▶ _ABOUT THIS TASK_
How many of the lines below hold the word "write"? Answer only with the number.

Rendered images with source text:
==*==

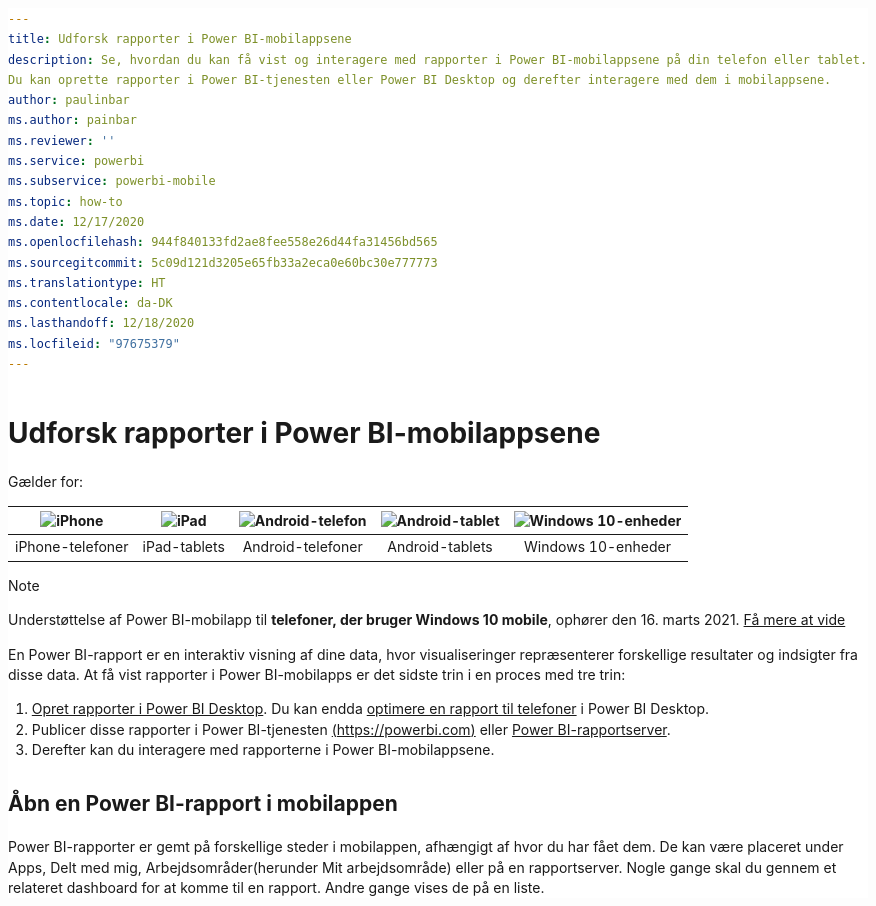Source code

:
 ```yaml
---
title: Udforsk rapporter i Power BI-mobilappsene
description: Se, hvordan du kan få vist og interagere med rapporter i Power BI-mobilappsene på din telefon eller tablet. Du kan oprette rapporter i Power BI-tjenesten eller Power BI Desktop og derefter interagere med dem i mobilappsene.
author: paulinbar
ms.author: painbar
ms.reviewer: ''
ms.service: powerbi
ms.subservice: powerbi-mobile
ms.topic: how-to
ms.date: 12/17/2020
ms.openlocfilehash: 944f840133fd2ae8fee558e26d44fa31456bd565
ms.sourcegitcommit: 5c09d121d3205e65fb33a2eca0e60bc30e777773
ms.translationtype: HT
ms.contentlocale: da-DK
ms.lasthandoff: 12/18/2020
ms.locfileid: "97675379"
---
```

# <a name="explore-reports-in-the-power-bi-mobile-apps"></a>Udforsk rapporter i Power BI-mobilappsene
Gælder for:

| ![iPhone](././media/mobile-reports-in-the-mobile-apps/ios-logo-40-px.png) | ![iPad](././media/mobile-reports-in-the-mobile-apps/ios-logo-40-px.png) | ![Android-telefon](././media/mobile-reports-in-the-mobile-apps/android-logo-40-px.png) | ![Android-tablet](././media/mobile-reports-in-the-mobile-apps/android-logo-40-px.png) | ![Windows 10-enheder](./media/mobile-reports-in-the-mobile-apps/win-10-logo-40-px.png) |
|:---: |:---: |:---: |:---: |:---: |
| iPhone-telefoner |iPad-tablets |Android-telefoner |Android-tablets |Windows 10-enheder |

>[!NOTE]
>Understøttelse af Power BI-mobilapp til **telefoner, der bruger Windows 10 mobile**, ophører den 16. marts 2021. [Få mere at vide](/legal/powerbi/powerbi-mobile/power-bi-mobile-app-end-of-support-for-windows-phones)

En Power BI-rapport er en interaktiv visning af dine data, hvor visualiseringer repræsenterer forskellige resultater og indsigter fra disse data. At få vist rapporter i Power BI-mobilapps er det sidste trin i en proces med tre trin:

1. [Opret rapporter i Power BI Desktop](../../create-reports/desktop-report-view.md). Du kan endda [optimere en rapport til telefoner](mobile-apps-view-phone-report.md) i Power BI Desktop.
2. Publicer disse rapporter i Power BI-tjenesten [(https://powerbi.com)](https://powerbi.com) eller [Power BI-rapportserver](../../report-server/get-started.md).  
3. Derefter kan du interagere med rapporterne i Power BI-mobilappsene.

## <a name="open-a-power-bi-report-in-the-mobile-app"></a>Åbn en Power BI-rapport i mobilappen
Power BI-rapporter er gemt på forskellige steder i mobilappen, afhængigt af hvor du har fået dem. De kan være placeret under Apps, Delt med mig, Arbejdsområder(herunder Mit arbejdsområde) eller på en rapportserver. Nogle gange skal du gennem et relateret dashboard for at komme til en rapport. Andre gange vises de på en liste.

==*==

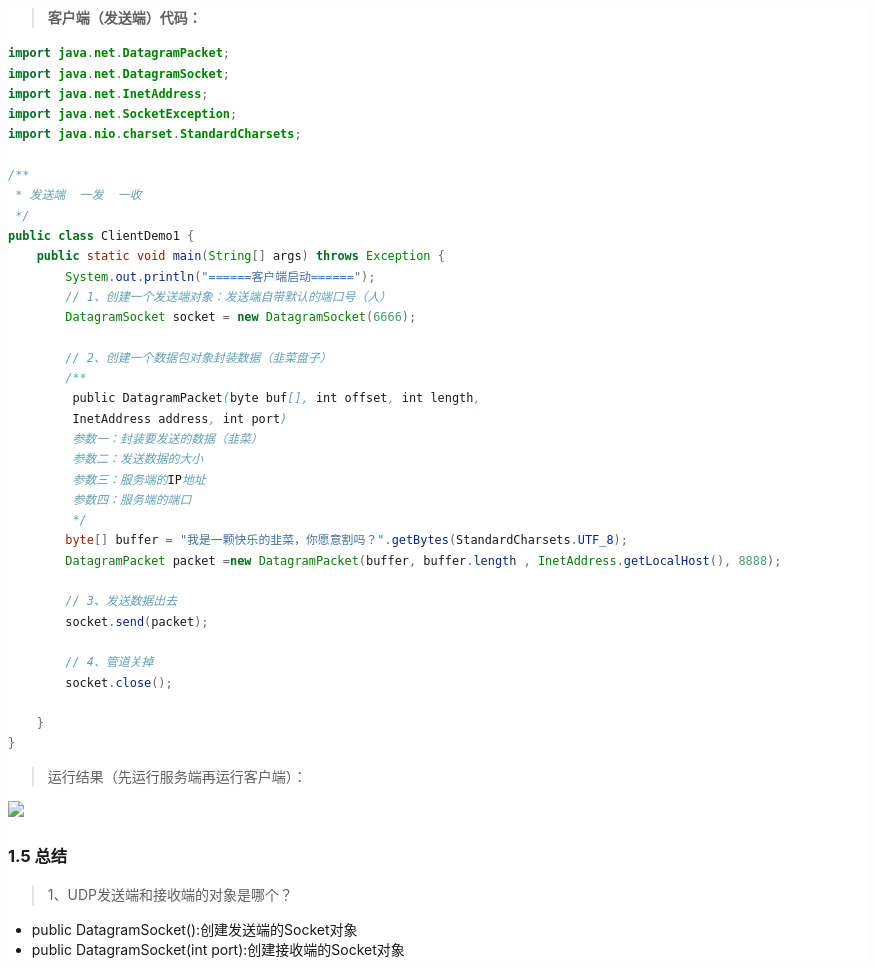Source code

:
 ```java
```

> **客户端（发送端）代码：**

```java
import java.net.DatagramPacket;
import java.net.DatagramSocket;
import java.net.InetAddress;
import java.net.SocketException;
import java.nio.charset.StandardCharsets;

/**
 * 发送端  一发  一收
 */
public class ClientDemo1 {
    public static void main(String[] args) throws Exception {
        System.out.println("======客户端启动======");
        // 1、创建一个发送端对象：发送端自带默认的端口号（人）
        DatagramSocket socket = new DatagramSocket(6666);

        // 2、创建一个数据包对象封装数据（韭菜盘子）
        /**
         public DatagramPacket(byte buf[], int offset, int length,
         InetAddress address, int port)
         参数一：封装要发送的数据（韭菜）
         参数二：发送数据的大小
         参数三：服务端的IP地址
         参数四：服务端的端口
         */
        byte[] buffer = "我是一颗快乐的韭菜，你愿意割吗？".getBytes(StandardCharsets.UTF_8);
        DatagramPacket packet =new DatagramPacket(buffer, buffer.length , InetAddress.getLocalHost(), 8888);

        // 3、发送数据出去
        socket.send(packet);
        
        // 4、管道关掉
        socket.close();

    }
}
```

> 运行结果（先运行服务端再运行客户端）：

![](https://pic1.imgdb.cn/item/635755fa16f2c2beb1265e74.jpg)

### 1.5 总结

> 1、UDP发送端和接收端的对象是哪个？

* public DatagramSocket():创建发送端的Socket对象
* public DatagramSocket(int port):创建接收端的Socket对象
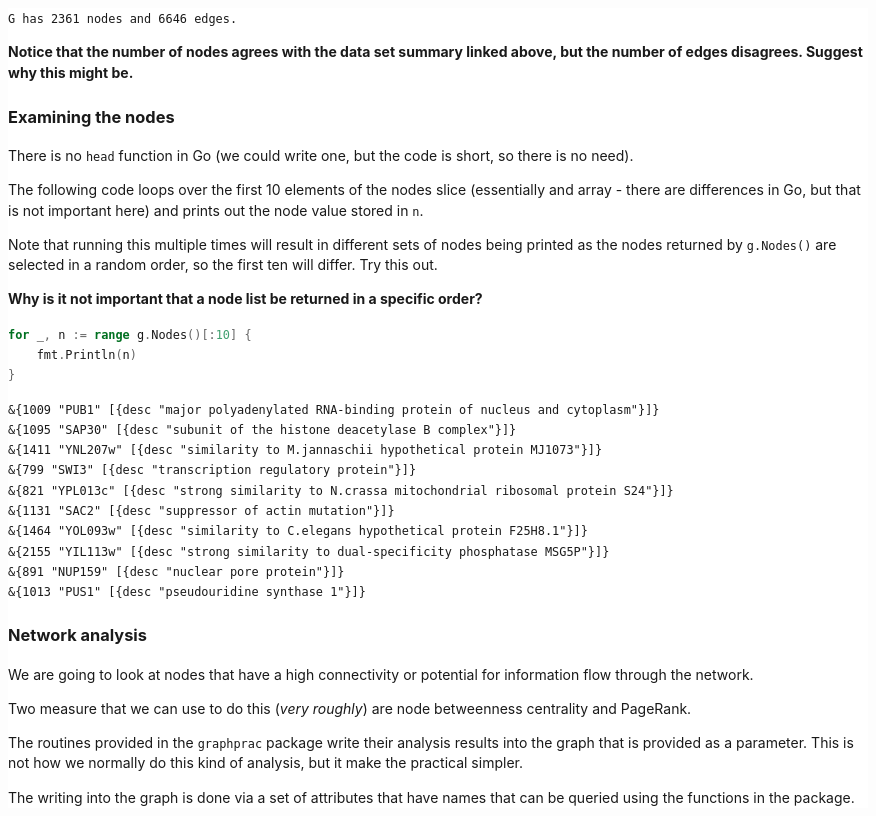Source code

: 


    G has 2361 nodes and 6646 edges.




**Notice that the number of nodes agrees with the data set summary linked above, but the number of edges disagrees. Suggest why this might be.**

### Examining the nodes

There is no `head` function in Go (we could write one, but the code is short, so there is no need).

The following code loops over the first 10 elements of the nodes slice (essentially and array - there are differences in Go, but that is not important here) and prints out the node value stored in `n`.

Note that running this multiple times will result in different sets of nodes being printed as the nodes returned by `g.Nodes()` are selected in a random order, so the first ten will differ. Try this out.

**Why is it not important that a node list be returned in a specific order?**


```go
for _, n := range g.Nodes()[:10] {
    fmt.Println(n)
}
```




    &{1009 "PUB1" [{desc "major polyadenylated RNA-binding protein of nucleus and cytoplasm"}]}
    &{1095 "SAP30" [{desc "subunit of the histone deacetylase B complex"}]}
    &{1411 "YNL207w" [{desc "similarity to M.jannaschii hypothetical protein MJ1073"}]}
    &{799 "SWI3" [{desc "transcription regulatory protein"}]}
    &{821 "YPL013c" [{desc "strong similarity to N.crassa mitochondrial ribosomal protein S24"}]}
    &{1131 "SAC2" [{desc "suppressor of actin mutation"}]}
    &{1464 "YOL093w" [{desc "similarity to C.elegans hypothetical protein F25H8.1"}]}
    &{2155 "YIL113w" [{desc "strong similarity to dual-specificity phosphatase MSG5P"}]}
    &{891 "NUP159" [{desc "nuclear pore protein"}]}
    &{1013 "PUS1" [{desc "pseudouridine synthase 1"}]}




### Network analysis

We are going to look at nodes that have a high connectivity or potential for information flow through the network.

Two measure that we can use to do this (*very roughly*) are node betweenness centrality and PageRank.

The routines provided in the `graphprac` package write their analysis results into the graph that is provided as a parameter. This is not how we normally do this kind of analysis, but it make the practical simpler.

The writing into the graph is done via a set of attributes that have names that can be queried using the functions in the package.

==*==

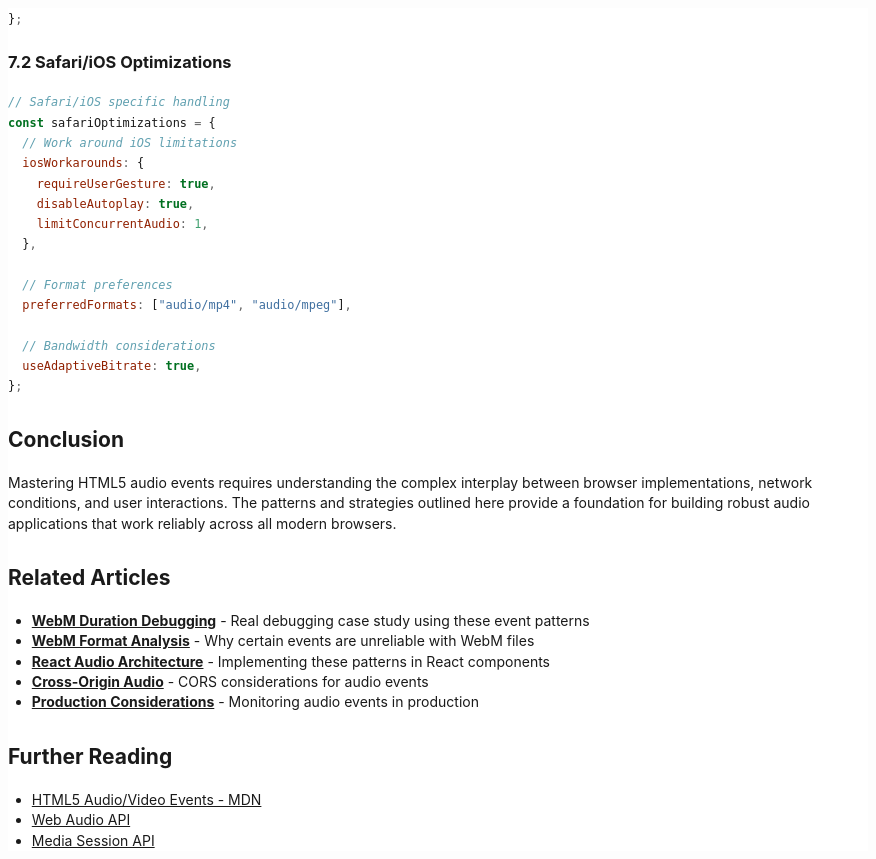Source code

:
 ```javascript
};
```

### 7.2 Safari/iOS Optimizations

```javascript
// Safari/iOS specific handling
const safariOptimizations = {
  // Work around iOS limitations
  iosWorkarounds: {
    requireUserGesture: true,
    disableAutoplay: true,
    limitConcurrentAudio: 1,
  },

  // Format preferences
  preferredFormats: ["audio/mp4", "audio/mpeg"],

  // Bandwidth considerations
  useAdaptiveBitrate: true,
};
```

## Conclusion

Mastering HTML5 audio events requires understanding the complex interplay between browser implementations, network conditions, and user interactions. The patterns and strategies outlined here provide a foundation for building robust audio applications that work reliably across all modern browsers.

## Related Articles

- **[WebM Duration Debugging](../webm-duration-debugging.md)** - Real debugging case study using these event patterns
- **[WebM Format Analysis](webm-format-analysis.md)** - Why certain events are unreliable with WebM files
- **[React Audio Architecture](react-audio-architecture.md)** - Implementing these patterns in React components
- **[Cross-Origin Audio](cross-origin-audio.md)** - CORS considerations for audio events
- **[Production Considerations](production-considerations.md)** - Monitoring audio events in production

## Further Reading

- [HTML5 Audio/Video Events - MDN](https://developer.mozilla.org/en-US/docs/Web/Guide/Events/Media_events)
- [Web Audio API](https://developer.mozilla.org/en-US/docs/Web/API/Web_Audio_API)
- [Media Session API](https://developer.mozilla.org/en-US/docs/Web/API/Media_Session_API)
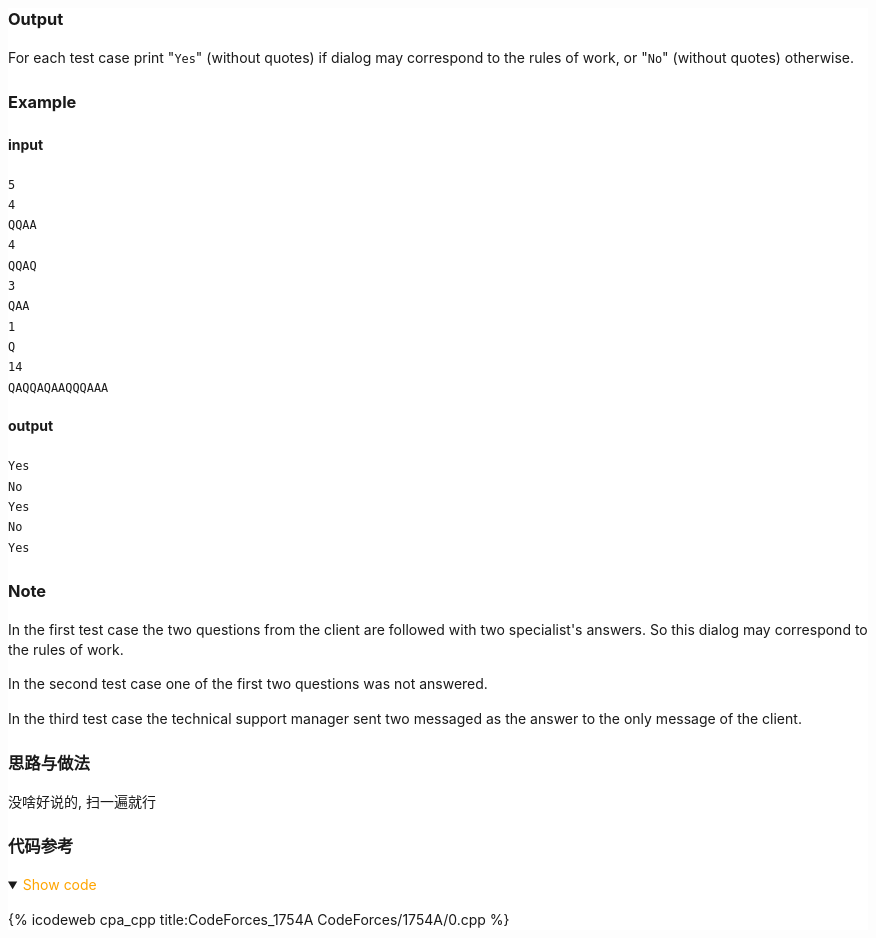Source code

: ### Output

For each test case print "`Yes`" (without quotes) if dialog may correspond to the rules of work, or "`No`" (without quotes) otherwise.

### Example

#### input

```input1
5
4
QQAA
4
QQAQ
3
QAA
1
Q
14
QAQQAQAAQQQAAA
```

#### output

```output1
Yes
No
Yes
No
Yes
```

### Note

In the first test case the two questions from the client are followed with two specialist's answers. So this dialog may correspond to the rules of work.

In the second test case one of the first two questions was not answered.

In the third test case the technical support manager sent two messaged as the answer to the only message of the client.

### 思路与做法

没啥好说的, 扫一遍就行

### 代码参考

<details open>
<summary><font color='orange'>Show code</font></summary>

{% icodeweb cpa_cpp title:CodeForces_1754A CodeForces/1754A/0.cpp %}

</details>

==*==

▶ _TASK SOLUTION_
2